Sé constante en tu corazón; haz firme tu pecho; gobierna no solo con tu lengua. Si la lengua del hombre fuese el timonel de una embarcación, el Dios sería su capitán.
Mejor es la pobreza en la mano del Dios, que riquezas en un almacén.
No perjudiques los proyectos del Dios ni descubras solo para ti la voluntad del Dios.
No inclines la balanza, ni falsees los pesos, ni alteres las fracciones de la medida. El mono se sienta junto a la balanza y su corazón es fiel. ¿Qué Dios es tan grande como Thot, el que descubrió estas cosas, para hacerlas?

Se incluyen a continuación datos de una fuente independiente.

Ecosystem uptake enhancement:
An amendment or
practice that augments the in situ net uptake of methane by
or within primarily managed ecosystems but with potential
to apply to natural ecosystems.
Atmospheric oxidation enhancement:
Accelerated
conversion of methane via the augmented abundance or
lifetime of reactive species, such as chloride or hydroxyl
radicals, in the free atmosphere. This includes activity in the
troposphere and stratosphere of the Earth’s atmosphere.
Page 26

No vacíes tu vientre a todo el mundo ni dañes la consideración que de ti tienen.
Si has obtenido la riqueza con falsos juramentos, tu corazón será pervertido por tu vientre.
No dispongas para ti pesos con defecto: serán abundantes en penas por la voluntad del Dios.
Mejor es un hombre cuya charla permanece en su vientre, que el que la prefiere de manera injuriosa.
Una cáscara de coco llena de agua es como un océano para una hormiga.
Abstente de mudar los límites de los campos, para que un terror no te arrebate. Se satisface al Dios con la voluntad del señor (responsable) que establece los límites de la tierra arable.
Para cruzar un río y dar dinero, nunca seas el primero.